**WHAT TO DO:**
After locating the line that contains "Điều này không", restate it and each later line word for word through the end of the records.

Stored entries
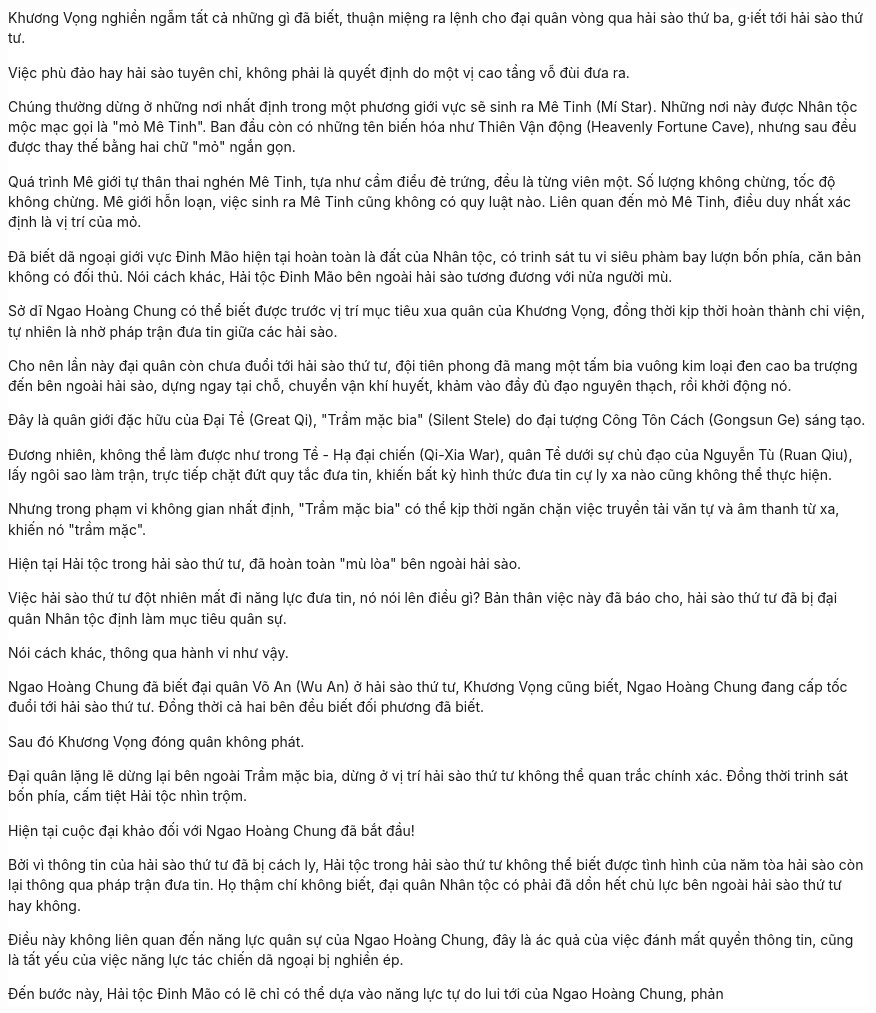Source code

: Khương Vọng nghiền ngẫm tất cả những gì đã biết, thuận miệng ra lệnh cho đại quân vòng qua hải sào thứ ba, g·iết tới hải sào thứ tư.

Việc phù đảo hay hải sào tuyên chỉ, không phải là quyết định do một vị cao tầng vỗ đùi đưa ra.

Chúng thường dừng ở những nơi nhất định trong một phương giới vực sẽ sinh ra Mê Tinh (Mí Star). Những nơi này được Nhân tộc mộc mạc gọi là "mỏ Mê Tinh". Ban đầu còn có những tên biến hóa như Thiên Vận động (Heavenly Fortune Cave), nhưng sau đều được thay thế bằng hai chữ "mỏ" ngắn gọn.

Quá trình Mê giới tự thân thai nghén Mê Tinh, tựa như cầm điểu đẻ trứng, đều là từng viên một. Số lượng không chừng, tốc độ không chừng. Mê giới hỗn loạn, việc sinh ra Mê Tinh cũng không có quy luật nào. Liên quan đến mỏ Mê Tinh, điều duy nhất xác định là vị trí của mỏ.

Đã biết dã ngoại giới vực Đinh Mão hiện tại hoàn toàn là đất của Nhân tộc, có trinh sát tu vi siêu phàm bay lượn bốn phía, căn bản không có đối thủ. Nói cách khác, Hải tộc Đinh Mão bên ngoài hải sào tương đương với nửa người mù.

Sở dĩ Ngao Hoàng Chung có thể biết được trước vị trí mục tiêu xua quân của Khương Vọng, đồng thời kịp thời hoàn thành chi viện, tự nhiên là nhờ pháp trận đưa tin giữa các hải sào.

Cho nên lần này đại quân còn chưa đuổi tới hải sào thứ tư, đội tiên phong đã mang một tấm bia vuông kim loại đen cao ba trượng đến bên ngoài hải sào, dựng ngay tại chỗ, chuyển vận khí huyết, khảm vào đầy đủ đạo nguyên thạch, rồi khởi động nó.

Đây là quân giới đặc hữu của Đại Tề (Great Qi), "Trầm mặc bia" (Silent Stele) do đại tượng Công Tôn Cách (Gongsun Ge) sáng tạo.

Đương nhiên, không thể làm được như trong Tề - Hạ đại chiến (Qi-Xia War), quân Tề dưới sự chủ đạo của Nguyễn Tù (Ruan Qiu), lấy ngôi sao làm trận, trực tiếp chặt đứt quy tắc đưa tin, khiến bất kỳ hình thức đưa tin cự ly xa nào cũng không thể thực hiện.

Nhưng trong phạm vi không gian nhất định, "Trầm mặc bia" có thể kịp thời ngăn chặn việc truyền tải văn tự và âm thanh từ xa, khiến nó "trầm mặc".

Hiện tại Hải tộc trong hải sào thứ tư, đã hoàn toàn "mù lòa" bên ngoài hải sào.

Việc hải sào thứ tư đột nhiên mất đi năng lực đưa tin, nó nói lên điều gì? Bản thân việc này đã báo cho, hải sào thứ tư đã bị đại quân Nhân tộc định làm mục tiêu quân sự.

Nói cách khác, thông qua hành vi như vậy.

Ngao Hoàng Chung đã biết đại quân Võ An (Wu An) ở hải sào thứ tư, Khương Vọng cũng biết, Ngao Hoàng Chung đang cấp tốc đuổi tới hải sào thứ tư. Đồng thời cả hai bên đều biết đối phương đã biết.

Sau đó Khương Vọng đóng quân không phát.

Đại quân lặng lẽ dừng lại bên ngoài Trầm mặc bia, dừng ở vị trí hải sào thứ tư không thể quan trắc chính xác. Đồng thời trinh sát bốn phía, cấm tiệt Hải tộc nhìn trộm.

Hiện tại cuộc đại khảo đối với Ngao Hoàng Chung đã bắt đầu!

Bởi vì thông tin của hải sào thứ tư đã bị cách ly, Hải tộc trong hải sào thứ tư không thể biết được tình hình của năm tòa hải sào còn lại thông qua pháp trận đưa tin. Họ thậm chí không biết, đại quân Nhân tộc có phải đã dồn hết chủ lực bên ngoài hải sào thứ tư hay không.

Điều này không liên quan đến năng lực quân sự của Ngao Hoàng Chung, đây là ác quả của việc đánh mất quyền thông tin, cũng là tất yếu của việc năng lực tác chiến dã ngoại bị nghiền ép.

Đến bước này, Hải tộc Đinh Mão có lẽ chỉ có thể dựa vào năng lực tự do lui tới của Ngao Hoàng Chung, phản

**RESULT OF THIS EXERCISE:**
Điều này không liên quan đến năng lực quân sự của Ngao Hoàng Chung, đây là ác quả của việc đánh mất quyền thông tin, cũng là tất yếu của việc năng lực tác chiến dã ngoại bị nghiền ép.

Đến bước này, Hải tộc Đinh Mão có lẽ chỉ có thể dựa vào năng lực tự do lui tới của Ngao Hoàng Chung, phản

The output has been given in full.